> [Aim of the exercise] Reproduce the records from the start through the line containing "title Categorical-Cross Entropy", inclusive, substituting "bbox" for "bounding box" and changing nothing else.

> [Exercise data]

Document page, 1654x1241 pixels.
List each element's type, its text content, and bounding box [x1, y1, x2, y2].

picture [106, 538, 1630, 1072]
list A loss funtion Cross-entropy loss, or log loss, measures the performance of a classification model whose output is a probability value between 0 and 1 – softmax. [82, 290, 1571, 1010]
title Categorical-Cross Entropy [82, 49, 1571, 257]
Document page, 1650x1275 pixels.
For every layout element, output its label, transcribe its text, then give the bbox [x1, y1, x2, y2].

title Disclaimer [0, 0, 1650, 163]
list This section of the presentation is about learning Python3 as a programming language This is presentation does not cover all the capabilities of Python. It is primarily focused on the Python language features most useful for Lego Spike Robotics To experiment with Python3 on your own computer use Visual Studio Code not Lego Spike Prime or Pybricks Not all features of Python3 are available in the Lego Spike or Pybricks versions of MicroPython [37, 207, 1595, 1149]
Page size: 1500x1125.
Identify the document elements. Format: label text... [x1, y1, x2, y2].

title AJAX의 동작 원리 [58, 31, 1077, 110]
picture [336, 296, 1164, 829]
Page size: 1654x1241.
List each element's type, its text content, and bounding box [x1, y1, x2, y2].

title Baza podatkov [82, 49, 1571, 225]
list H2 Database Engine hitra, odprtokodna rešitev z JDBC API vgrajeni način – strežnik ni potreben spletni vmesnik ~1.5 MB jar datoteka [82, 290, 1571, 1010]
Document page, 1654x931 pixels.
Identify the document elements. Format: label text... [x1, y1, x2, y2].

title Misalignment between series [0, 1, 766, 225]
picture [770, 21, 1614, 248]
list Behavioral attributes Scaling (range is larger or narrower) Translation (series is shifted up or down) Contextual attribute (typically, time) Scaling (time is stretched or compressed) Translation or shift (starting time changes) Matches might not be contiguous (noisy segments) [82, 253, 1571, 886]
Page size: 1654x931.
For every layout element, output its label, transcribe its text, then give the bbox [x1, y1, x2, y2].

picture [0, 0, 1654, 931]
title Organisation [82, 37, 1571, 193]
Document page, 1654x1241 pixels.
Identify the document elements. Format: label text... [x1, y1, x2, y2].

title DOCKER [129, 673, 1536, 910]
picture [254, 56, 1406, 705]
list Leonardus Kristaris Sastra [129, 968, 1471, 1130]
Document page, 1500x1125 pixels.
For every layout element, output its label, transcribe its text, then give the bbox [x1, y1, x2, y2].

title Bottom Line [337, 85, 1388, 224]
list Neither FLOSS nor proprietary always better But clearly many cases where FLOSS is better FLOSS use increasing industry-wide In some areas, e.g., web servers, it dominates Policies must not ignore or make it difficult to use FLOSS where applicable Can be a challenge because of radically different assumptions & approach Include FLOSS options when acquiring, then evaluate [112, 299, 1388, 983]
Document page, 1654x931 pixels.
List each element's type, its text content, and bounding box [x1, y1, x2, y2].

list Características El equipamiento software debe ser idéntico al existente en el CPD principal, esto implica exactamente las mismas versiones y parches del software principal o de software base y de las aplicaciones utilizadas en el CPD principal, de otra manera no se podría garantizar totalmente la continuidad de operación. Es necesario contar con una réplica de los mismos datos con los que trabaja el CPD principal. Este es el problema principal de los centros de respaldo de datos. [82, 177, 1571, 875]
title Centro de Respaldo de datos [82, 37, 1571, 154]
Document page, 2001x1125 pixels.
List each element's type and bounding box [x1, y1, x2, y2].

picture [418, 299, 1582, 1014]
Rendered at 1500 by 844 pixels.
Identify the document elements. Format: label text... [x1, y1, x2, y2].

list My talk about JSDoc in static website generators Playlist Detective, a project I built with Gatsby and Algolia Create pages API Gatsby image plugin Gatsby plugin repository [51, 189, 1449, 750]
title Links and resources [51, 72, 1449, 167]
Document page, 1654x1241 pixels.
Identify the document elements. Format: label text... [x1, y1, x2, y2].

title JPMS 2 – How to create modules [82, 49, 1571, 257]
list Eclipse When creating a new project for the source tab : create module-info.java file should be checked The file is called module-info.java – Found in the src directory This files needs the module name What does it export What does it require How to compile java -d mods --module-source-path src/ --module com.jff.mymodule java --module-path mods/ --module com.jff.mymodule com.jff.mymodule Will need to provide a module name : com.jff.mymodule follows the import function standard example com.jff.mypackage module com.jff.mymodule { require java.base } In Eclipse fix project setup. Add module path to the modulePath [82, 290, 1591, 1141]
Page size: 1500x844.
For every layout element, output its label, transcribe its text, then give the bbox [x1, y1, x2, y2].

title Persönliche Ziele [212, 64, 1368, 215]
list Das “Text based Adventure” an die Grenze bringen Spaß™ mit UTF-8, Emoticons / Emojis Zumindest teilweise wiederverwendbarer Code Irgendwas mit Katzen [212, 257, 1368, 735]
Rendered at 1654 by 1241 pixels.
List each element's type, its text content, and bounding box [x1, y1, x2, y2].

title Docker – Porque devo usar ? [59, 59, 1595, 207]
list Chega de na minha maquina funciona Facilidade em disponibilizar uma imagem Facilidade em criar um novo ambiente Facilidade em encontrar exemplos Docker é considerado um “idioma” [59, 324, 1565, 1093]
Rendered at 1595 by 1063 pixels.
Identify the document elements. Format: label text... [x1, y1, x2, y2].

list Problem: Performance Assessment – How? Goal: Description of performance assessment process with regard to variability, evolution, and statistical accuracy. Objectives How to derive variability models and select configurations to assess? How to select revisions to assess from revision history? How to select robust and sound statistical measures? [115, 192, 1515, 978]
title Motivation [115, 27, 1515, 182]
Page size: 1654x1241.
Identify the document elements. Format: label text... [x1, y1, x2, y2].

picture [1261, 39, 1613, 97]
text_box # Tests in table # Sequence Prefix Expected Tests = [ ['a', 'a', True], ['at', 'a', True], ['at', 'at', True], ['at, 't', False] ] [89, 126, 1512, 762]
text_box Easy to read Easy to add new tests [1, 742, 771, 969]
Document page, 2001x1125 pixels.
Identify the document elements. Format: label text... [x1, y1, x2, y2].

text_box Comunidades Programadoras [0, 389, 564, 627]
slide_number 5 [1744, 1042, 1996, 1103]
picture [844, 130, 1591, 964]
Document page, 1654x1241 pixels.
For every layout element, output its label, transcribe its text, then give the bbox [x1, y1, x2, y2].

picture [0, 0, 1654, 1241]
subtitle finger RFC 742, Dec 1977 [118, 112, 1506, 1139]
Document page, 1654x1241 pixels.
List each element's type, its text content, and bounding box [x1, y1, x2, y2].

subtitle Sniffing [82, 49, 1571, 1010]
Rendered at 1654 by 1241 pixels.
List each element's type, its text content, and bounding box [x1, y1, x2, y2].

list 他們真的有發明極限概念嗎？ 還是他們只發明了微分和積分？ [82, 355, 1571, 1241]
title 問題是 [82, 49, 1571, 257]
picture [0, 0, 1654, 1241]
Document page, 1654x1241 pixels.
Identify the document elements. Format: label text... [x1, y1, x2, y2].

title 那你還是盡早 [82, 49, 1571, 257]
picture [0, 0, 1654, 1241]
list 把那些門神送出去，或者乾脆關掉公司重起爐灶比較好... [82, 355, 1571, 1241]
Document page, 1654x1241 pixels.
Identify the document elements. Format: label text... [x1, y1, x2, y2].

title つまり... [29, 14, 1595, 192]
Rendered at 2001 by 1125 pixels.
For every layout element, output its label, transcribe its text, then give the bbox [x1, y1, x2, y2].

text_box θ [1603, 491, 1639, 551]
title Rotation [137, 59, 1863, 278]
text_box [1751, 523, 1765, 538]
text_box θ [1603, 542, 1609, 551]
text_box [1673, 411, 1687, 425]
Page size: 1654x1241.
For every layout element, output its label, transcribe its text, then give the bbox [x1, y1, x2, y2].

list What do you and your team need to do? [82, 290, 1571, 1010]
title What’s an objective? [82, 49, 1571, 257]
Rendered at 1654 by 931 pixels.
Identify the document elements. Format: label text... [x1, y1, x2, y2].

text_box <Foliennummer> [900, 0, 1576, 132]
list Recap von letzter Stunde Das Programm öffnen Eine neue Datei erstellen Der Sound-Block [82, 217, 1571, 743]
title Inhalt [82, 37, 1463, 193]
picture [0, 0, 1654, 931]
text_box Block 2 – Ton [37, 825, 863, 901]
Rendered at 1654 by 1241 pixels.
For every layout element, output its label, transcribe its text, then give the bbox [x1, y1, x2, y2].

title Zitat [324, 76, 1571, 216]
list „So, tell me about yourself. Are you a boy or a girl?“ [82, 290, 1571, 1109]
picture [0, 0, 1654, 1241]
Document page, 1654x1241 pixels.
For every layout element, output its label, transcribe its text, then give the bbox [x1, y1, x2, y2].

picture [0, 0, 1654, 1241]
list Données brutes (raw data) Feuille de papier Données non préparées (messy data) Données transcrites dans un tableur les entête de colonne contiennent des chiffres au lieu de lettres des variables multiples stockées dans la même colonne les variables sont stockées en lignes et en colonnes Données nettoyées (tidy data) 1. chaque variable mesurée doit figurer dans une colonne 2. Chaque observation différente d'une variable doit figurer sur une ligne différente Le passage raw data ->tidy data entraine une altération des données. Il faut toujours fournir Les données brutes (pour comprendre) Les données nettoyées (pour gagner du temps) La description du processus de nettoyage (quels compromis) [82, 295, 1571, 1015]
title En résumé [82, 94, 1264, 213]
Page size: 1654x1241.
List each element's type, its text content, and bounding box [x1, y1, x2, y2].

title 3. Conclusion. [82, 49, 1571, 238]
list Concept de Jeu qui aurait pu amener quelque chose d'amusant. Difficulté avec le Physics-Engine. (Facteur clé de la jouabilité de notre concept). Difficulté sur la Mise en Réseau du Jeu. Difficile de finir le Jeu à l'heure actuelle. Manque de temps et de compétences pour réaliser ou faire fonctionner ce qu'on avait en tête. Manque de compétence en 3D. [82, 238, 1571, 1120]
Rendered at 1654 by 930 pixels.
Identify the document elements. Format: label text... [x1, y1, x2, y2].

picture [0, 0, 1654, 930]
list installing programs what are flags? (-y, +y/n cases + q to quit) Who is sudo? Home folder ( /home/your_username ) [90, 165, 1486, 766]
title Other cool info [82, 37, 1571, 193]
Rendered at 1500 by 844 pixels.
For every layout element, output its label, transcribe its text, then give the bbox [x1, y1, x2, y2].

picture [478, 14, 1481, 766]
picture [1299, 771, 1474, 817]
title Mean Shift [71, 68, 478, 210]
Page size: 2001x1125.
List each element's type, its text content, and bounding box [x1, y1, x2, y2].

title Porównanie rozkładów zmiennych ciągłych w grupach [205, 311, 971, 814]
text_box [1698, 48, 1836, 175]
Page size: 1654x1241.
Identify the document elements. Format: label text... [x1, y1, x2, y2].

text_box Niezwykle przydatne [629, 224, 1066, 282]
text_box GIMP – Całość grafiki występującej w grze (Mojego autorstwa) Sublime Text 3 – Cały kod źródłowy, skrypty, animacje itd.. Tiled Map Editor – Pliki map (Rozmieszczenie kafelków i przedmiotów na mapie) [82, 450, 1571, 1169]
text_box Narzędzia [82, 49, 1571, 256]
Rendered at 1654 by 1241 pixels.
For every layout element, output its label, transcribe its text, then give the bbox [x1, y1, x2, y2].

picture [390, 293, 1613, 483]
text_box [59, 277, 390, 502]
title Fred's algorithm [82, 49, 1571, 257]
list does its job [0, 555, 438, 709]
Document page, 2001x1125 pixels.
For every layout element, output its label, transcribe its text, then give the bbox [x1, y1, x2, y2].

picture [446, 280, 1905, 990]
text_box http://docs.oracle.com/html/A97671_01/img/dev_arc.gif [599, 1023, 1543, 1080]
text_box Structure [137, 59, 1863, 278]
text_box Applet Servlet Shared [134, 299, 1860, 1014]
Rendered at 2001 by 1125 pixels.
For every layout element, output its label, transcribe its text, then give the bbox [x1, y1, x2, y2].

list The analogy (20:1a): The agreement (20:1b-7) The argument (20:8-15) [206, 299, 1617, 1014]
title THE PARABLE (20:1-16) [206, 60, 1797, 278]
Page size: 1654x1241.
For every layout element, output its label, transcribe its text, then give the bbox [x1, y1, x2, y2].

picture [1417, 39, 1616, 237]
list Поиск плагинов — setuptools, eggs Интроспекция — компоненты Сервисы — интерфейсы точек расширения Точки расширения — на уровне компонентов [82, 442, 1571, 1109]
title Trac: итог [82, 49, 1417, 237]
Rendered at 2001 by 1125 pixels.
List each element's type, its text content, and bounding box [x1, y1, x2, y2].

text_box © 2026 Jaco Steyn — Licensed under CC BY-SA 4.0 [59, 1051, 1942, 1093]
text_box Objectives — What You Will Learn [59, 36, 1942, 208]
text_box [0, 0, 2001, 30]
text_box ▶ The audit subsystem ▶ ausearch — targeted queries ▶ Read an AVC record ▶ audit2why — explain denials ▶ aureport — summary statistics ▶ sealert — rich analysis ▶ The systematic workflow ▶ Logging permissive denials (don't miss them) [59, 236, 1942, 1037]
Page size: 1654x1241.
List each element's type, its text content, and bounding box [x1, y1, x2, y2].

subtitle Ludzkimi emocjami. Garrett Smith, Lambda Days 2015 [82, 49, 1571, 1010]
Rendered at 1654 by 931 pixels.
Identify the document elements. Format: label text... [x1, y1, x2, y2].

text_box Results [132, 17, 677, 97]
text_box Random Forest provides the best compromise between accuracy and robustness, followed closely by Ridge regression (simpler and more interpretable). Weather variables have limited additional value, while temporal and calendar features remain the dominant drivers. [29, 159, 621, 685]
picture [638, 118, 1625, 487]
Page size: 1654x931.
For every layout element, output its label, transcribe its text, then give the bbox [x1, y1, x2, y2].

> [Correct output]
Document page, 1654x1241 pixels.
List each element's type, its text content, and bbox [x1, y1, x2, y2].

picture [106, 538, 1630, 1072]
list A loss funtion Cross-entropy loss, or log loss, measures the performance of a classification model whose output is a probability value between 0 and 1 – softmax. [82, 290, 1571, 1010]
title Categorical-Cross Entropy [82, 49, 1571, 257]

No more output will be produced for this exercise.